***** Information supplied *****
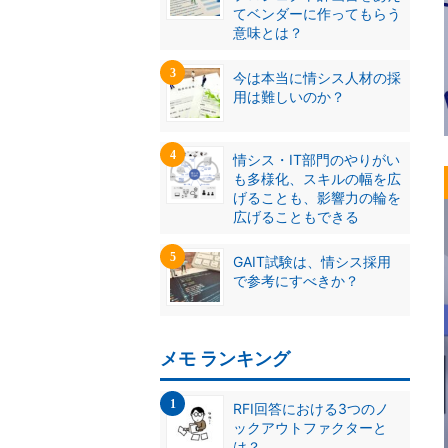
てベンダーに作ってもらう
意味とは？
今は本当に情シス人材の採
用は難しいのか？
情シス・IT部門のやりがい
も多様化、スキルの幅を広
げることも、影響力の輪を
広げることもできる
GAIT試験は、情シス採用
で参考にすべきか？
メモ ランキング
RFI回答における3つのノ
ックアウトファクターと
は？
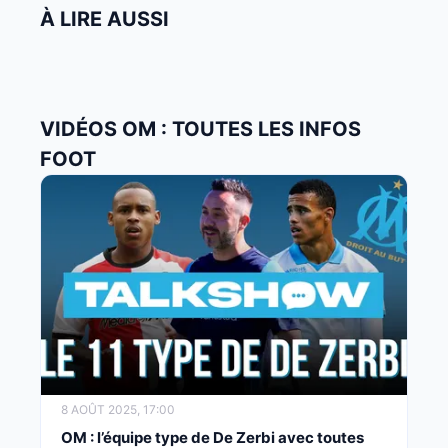
À LIRE AUSSI
VIDÉOS OM : TOUTES LES INFOS
FOOT
8 AOÛT 2025, 17:00
OM : l’équipe type de De Zerbi avec toutes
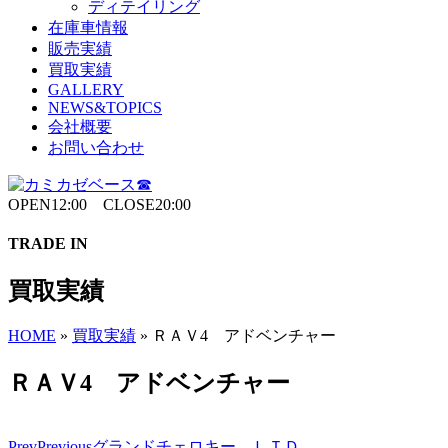
ディテイリング
在庫車情報
販売実績
買取実績
GALLERY
NEWS&TOPICS
会社概要
お問い合わせ
OPEN12:00 CLOSE20:00
TRADE IN
買取実績
HOME
»
買取実績
»
ＲＡＶ4 アドベンチャー
ＲＡＶ4 アドベンチャー
Prev
Previous
グランドチェロキー ＬＴＤ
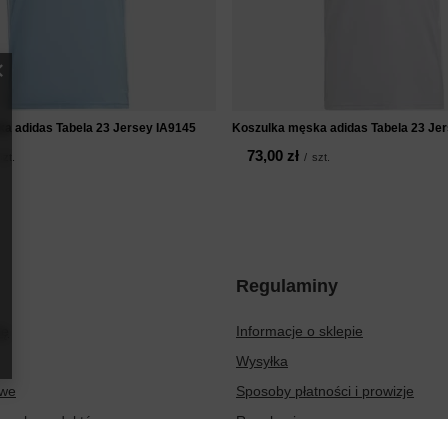
a adidas Tabela 23 Jersey IA9145
Koszulka męska adidas Tabela 23 Je
73,00 zł
szt.
/
szt.
Regulaminy
ię
Informacje o sklepie
Wysyłka
owe
Sposoby płatności i prowizje
ionych produktów
Regulamin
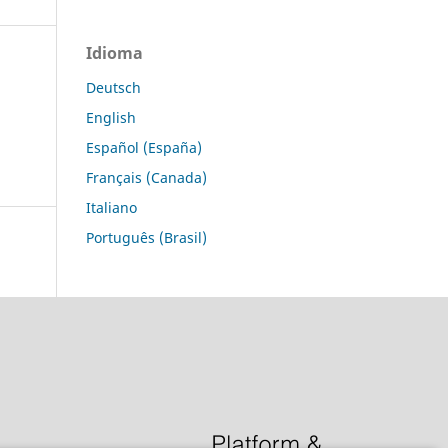
Idioma
Deutsch
English
Español (España)
Français (Canada)
Italiano
Português (Brasil)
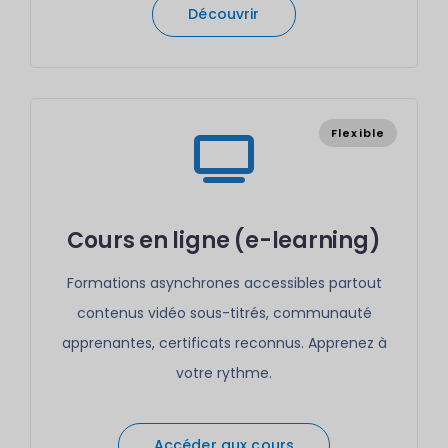
Découvrir
Flexible
Cours en ligne (e-learning)
Formations asynchrones accessibles partout
contenus vidéo sous-titrés, communauté
apprenantes, certificats reconnus. Apprenez à
votre rythme.
Accéder aux cours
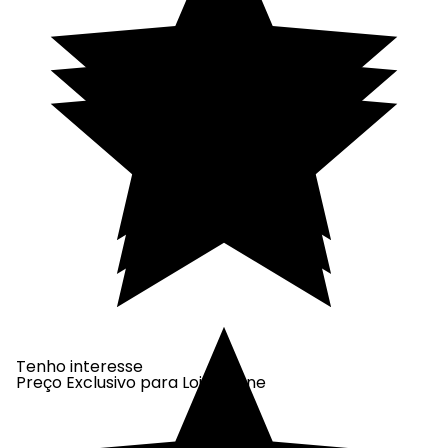
Tenho interesse
Preço Exclusivo para Loja Online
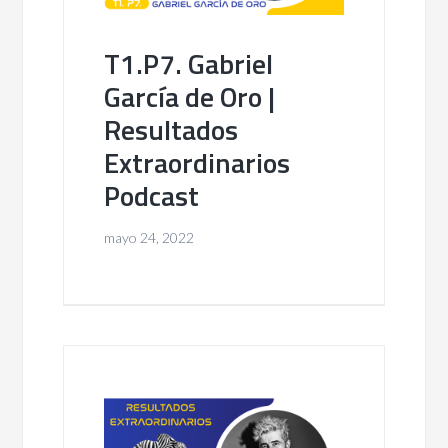
T1.P7. Gabriel
García de Oro |
Resultados
Extraordinarios
Podcast
mayo 24, 2022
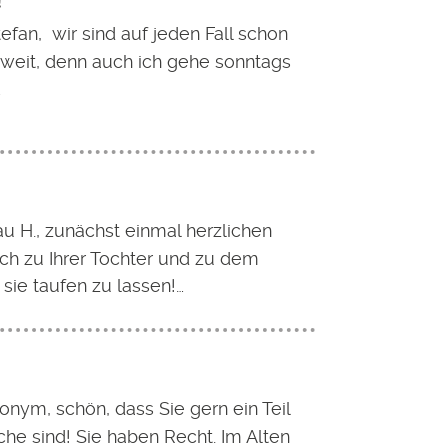
!
efan, wir sind auf jeden Fall schon
zweit, denn auch ich gehe sonntags
…
au H., zunächst einmal herzlichen
h zu Ihrer Tochter und zu dem
 sie taufen zu lassen!…
onym, schön, dass Sie gern ein Teil
che sind! Sie haben Recht. Im Alten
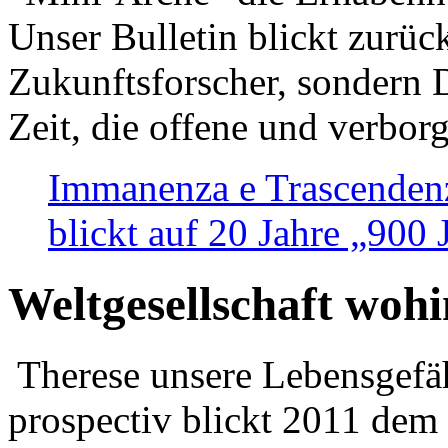
Unser Bulletin blickt zurüc
Zukunftsforscher, sondern 
Zeit, die offene und verbor
Immanenza e Trascendenz
blickt auf 20 Jahre „900
Weltgesellschaft woh
Therese unsere Lebensgefäh
prospectiv blickt 2011 dem 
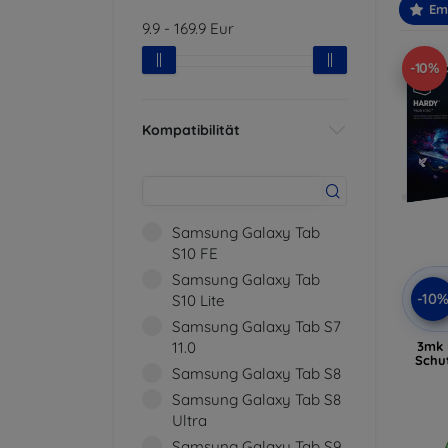
Em
9.9
-
169.9
Eur
-10%
Kompatibilität
Samsung Galaxy Tab
S10 FE
Samsung Galaxy Tab
-10
S10 Lite
Samsung Galaxy Tab S7
3mk 
11.0
Schu
Samsung Galaxy Tab S8
Samsung Galaxy Tab S8
Ultra
Samsung Galaxy Tab S9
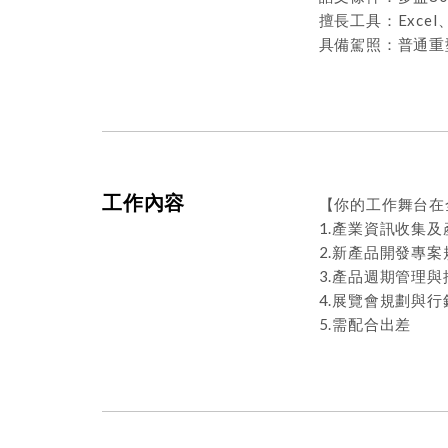
擅長工具：Excel、O
具備駕照：普通重
工作內容
【你的工作舞台在
1.產業資訊收集
2.新產品開發專
3.產品週期管理與
4.展覽會規劃與
5.需配合出差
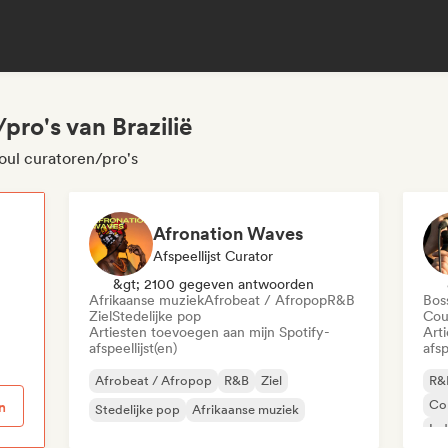
pro's van Brazilië
oul curatoren/pro's
Afronation Waves
Afspeellijst Curator
p
&gt; 2100 gegeven antwoorden
Afrikaanse muziek
Afrobeat / Afropop
R&B
Bos
Ziel
Stedelijke pop
Cou
Artiesten toevoegen aan mijn Spotify-
Art
afspeellijst(en)
afsp
Afrobeat / Afropop
R&B
Ziel
R&
Co
n
Stedelijke pop
Afrikaanse muziek
Ind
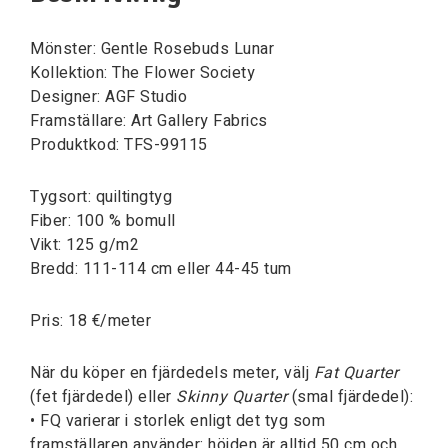
Mönster: Gentle Rosebuds Lunar
Kollektion: The Flower Society
Designer: AGF Studio
Framställare: Art Gallery Fabrics
Produktkod: TFS-99115
Tygsort: quiltingtyg
Fiber: 100 % bomull
Vikt: 125 g/m2
Bredd: 111-114 cm eller 44-45 tum
Pris: 18 €/meter
När du köper en fjärdedels meter, välj
Fat Quarter
(fet fjärdedel) eller
Skinny Quarter
(smal fjärdedel):
• FQ varierar i storlek enligt det tyg som
framställaren använder: höjden är alltid 50 cm och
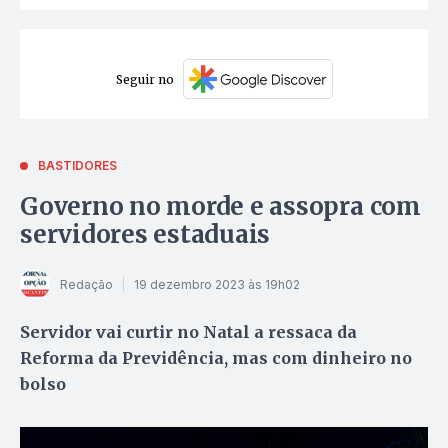
Seguir no
BASTIDORES
Governo no morde e assopra com
servidores estaduais
Redação
19 dezembro 2023 às 19h02
Servidor vai curtir no Natal a ressaca da
Reforma da Previdência, mas com dinheiro no
bolso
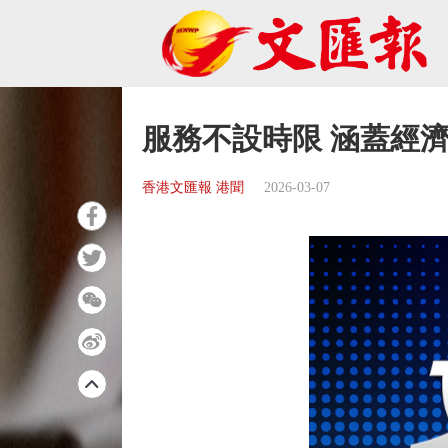
服務不設時限 涵蓋經
香港文匯報 港聞
2026-03-07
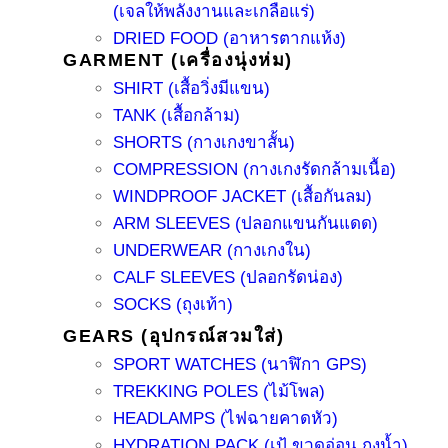
(เจลให้พลังงานและเกลือแร่)
DRIED FOOD (อาหารตากแห้ง)
GARMENT (เครื่องนุ่งห่ม)
SHIRT (เสื้อวิ่งมีแขน)
TANK (เสื้อกล้าม)
SHORTS (กางเกงขาสั้น)
COMPRESSION (กางเกงรัดกล้ามเนื้อ)
WINDPROOF JACKET (เสื้อกันลม)
ARM SLEEVES (ปลอกแขนกันแดด)
UNDERWEAR (กางเกงใน)
CALF SLEEVES (ปลอกรัดน่อง)
SOCKS (ถุงเท้า)
GEARS (อุปกรณ์สวมใส่)
SPORT WATCHES (นาฬิกา GPS)
TREKKING POLES (ไม้โพล)
HEADLAMPS (ไฟฉายคาดหัว)
HYDRATION PACK (เป้ ขวดอ่อน ถุงน้ำ)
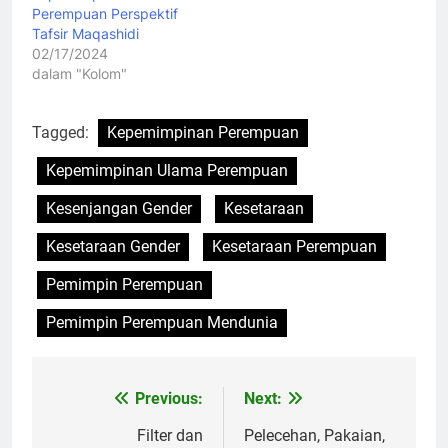
Perempuan Perspektif
Tafsir Maqashidi
02/17/2024
dalam "Kolom"
Tagged:
Kepemimpinan Perempuan
Kepemimpinan Ulama Perempuan
Kesenjangan Gender
Kesetaraan
Kesetaraan Gender
Kesetaraan Perempuan
Pemimpin Perempuan
Pemimpin Perempuan Mendunia
Previous:
Next:
Navigasi
pos
Filter dan
Pelecehan, Pakaian,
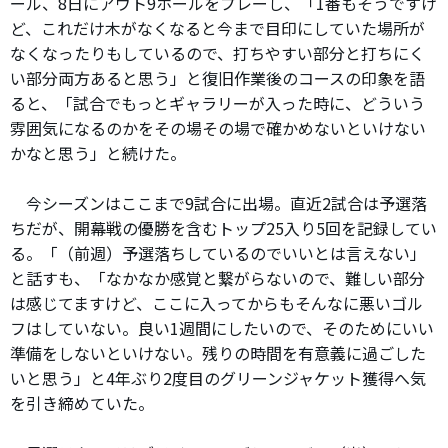
ール、8日にアウト9ホールをプレーし、「1番もそうですけ
ど、これだけ木がなくなると今まで目印にしていた場所が
なくなったりもしているので、打ちやすい部分と打ちにく
い部分両方あると思う」と復旧作業後のコースの印象を語
ると、「試合でもっとギャラリーが入った時に、どういう
雰囲気になるのかをその場その場で確かめないといけない
かなと思う」と続けた。
今シーズンはここまで9試合に出場。直近2試合は予選落
ちだが、開幕戦の優勝を含むトップ25入り5回を記録してい
る。「（前週）予選落ちしているのでいいとは言えない」
と話すも、「なかなか感覚と繋がらないので、難しい部分
は感じてますけど、ここに入ってからもそんなに悪いゴル
フはしていない。良い1週間にしたいので、そのためにいい
準備をしないといけない。残りの時間を有意義に過ごした
いと思う」と4年ぶり2度目のグリーンジャケット獲得へ気
を引き締めていた。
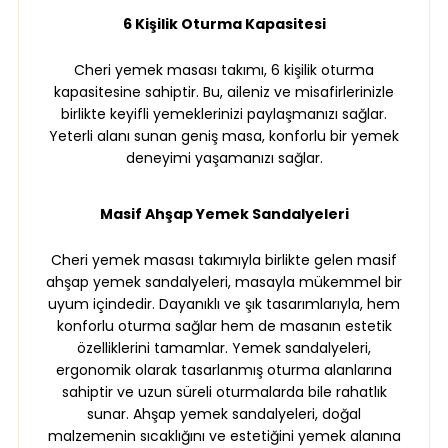
6 Kişilik Oturma Kapasitesi
Cheri yemek masası takımı, 6 kişilik oturma
kapasitesine sahiptir. Bu, aileniz ve misafirlerinizle
birlikte keyifli yemeklerinizi paylaşmanızı sağlar.
Yeterli alanı sunan geniş masa, konforlu bir yemek
deneyimi yaşamanızı sağlar.
Masif Ahşap Yemek Sandalyeleri
Cheri yemek masası takımıyla birlikte gelen masif
ahşap yemek sandalyeleri, masayla mükemmel bir
uyum içindedir. Dayanıklı ve şık tasarımlarıyla, hem
konforlu oturma sağlar hem de masanın estetik
özelliklerini tamamlar. Yemek sandalyeleri,
ergonomik olarak tasarlanmış oturma alanlarına
sahiptir ve uzun süreli oturmalarda bile rahatlık
sunar. Ahşap yemek sandalyeleri, doğal
malzemenin sıcaklığını ve estetiğini yemek alanına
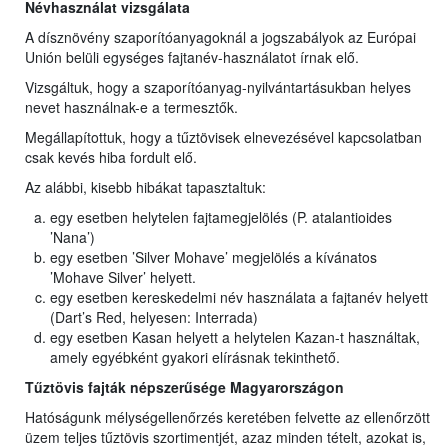
Névhasználat vizsgálata
A dísznövény szaporítóanyagoknál a jogszabályok az Európai
Unión belüli egységes fajtanév-használatot írnak elő.
Vizsgáltuk, hogy a szaporítóanyag-nyilvántartásukban helyes
nevet használnak-e a termesztők.
Megállapítottuk, hogy a tűztövisek elnevezésével kapcsolatban
csak kevés hiba fordult elő.
Az alábbi, kisebb hibákat tapasztaltuk:
egy esetben helytelen fajtamegjelölés (P. atalantioides
’Nana’)
egy esetben ’Silver Mohave’ megjelölés a kívánatos
’Mohave Silver’ helyett.
egy esetben kereskedelmi név használata a fajtanév helyett
(Dart’s Red, helyesen: Interrada)
egy esetben Kasan helyett a helytelen Kazan-t használtak,
amely egyébként gyakori elírásnak tekinthető.
Tűztövis fajták népszerűsége Magyarországon
Hatóságunk mélységellenőrzés keretében felvette az ellenőrzött
üzem teljes tűztövis szortimentjét, azaz minden tételt, azokat is,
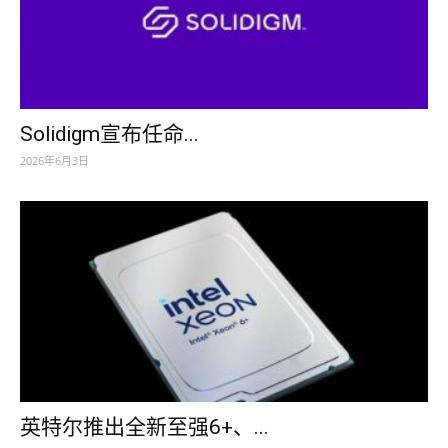
Solidigm宣布任命...
2026年6月3日
英特尔推出全新至强6+、...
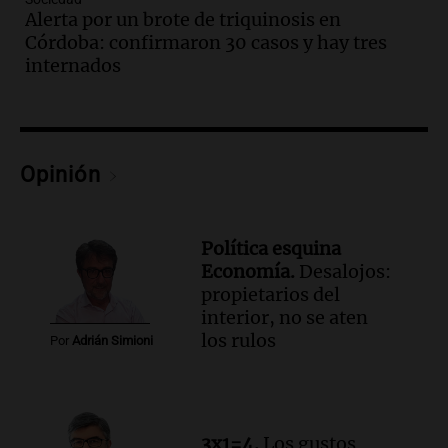
Alerta por un brote de triquinosis en
Panorama Federal
Córdoba: confirmaron 30 casos y hay tres
Episodios
Audio.
Encuentran cuerpo en el Riacho
internados
Santa Fe: se trataría de un hombre
desaparecido mientras practicaba
kitesurf
Panorama Federal
Opinión
Episodios
Audio.
Solans Hoteles es patrocinante
porque el concurso “abre un espacio a la
creatividad”
Política esquina
Edición 2026
Economía.
Desalojos:
Episodios
propietarios del
interior, no se aten
Audio.
Femicidio por fuego en el auto:
los rulos
Por
Adrián Simioni
qué dijo la defensa del esposo acusado
Radioinforme 3
Episodios
Audio.
Exconvicto con doble empleo
3x1=4.
Los gustos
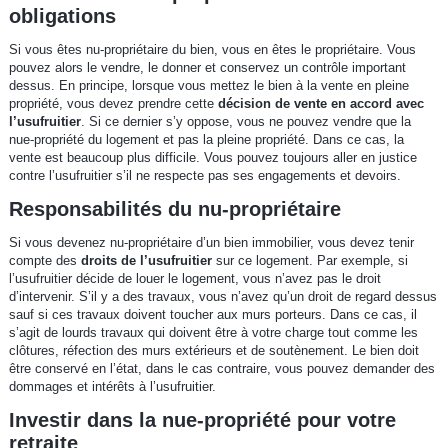
obligations
Si vous êtes nu-propriétaire du bien, vous en êtes le propriétaire. Vous
pouvez alors le vendre, le donner et conservez un contrôle important
dessus. En principe, lorsque vous mettez le bien à la vente en pleine
propriété, vous devez prendre cette
décision de vente en accord avec
l’usufruitier
. Si ce dernier s’y oppose, vous ne pouvez vendre que la
nue-propriété du logement et pas la pleine propriété. Dans ce cas, la
vente est beaucoup plus difficile. Vous pouvez toujours aller en justice
contre l’usufruitier s’il ne respecte pas ses engagements et devoirs.
Responsabilités du nu-propriétaire
Si vous devenez nu-propriétaire d’un bien immobilier, vous devez tenir
compte des
droits de l’usufruitier
sur ce logement. Par exemple, si
l’usufruitier décide de louer le logement, vous n’avez pas le droit
d’intervenir. S’il y a des travaux, vous n’avez qu’un droit de regard dessus
sauf si ces travaux doivent toucher aux murs porteurs. Dans ce cas, il
s’agit de lourds travaux qui doivent être à votre charge tout comme les
clôtures, réfection des murs extérieurs et de soutènement. Le bien doit
être conservé en l’état, dans le cas contraire, vous pouvez demander des
dommages et intérêts à l’usufruitier.
Investir dans la nue-propriété pour votre
retraite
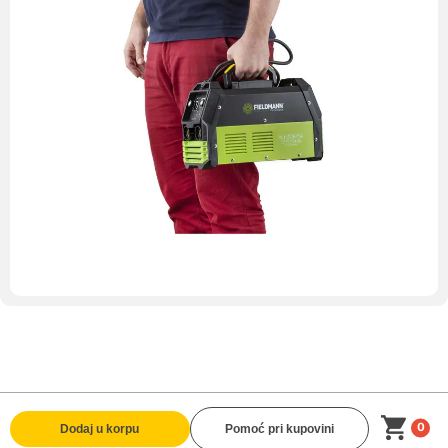
0
Dodaj u korpu
Pomoć pri kupovini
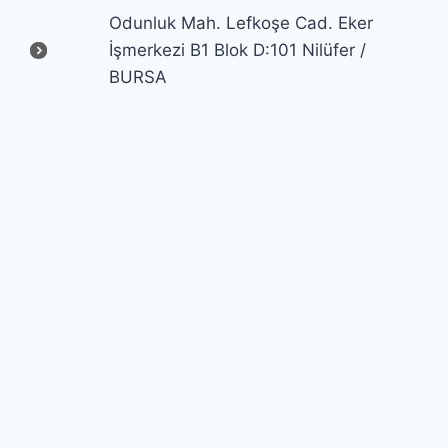
Odunluk Mah. Lefkoşe Cad. Eker
İşmerkezi B1 Blok D:101 Nilüfer /
BURSA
*****
Each line from the first line of the data above through the one containing "Unser Bulletin blickt zurüc" must be set down exactly; the pictures must not be.

**Finished task:**
てベンダーに作ってもらう
意味とは？
今は本当に情シス人材の採
用は難しいのか？
情シス・IT部門のやりがい
も多様化、スキルの幅を広
げることも、影響力の輪を
広げることもできる
GAIT試験は、情シス採用
で参考にすべきか？
メモ ランキング
RFI回答における3つのノ
ックアウトファクターと
は？
À LIRE AUSSI
VIDÉOS OM : TOUTES LES INFOS
FOOT
8 AOÛT 2025, 17:00
OM : l’équipe type de De Zerbi avec toutes
ディテイリング
在庫車情報
販売実績
買取実績
GALLERY
NEWS&TOPICS
会社概要
お問い合わせ
OPEN12:00 CLOSE20:00
TRADE IN
買取実績
HOME
»
買取実績
»
ＲＡＶ4 アドベンチャー
ＲＡＶ4 アドベンチャー
Prev
Previous
グランドチェロキー ＬＴＤ
a adidas Tabela 23 Jersey IA9145
Koszulka męska adidas Tabela 23 Je
73,00 zł
szt.
/
szt.
Regulaminy
ię
Informacje o sklepie
Wysyłka
owe
Sposoby płatności i prowizje
ionych produktów
Regulamin
Idioma
Deutsch
English
Español (España)
Français (Canada)
Italiano
Português (Brasil)
Découvrir
Flexible
Cours en ligne (e-learning)
Formations asynchrones accessibles partout
contenus vidéo sous-titrés, communauté
apprenantes, certificats reconnus. Apprenez à
votre rythme.
Accéder aux cours
Tenho interesse
Preço Exclusivo para Loja Online
T1.P7. Gabriel
García de Oro |
Resultados
Extraordinarios
Podcast
mayo 24, 2022
!
efan, wir sind auf jeden Fall schon
zweit, denn auch ich gehe sonntags
…
au H., zunächst einmal herzlichen
h zu Ihrer Tochter und zu dem
 sie taufen zu lassen!…
onym, schön, dass Sie gern ein Teil
che sind! Sie haben Recht. Im Alten
Unser Bulletin blickt zurüc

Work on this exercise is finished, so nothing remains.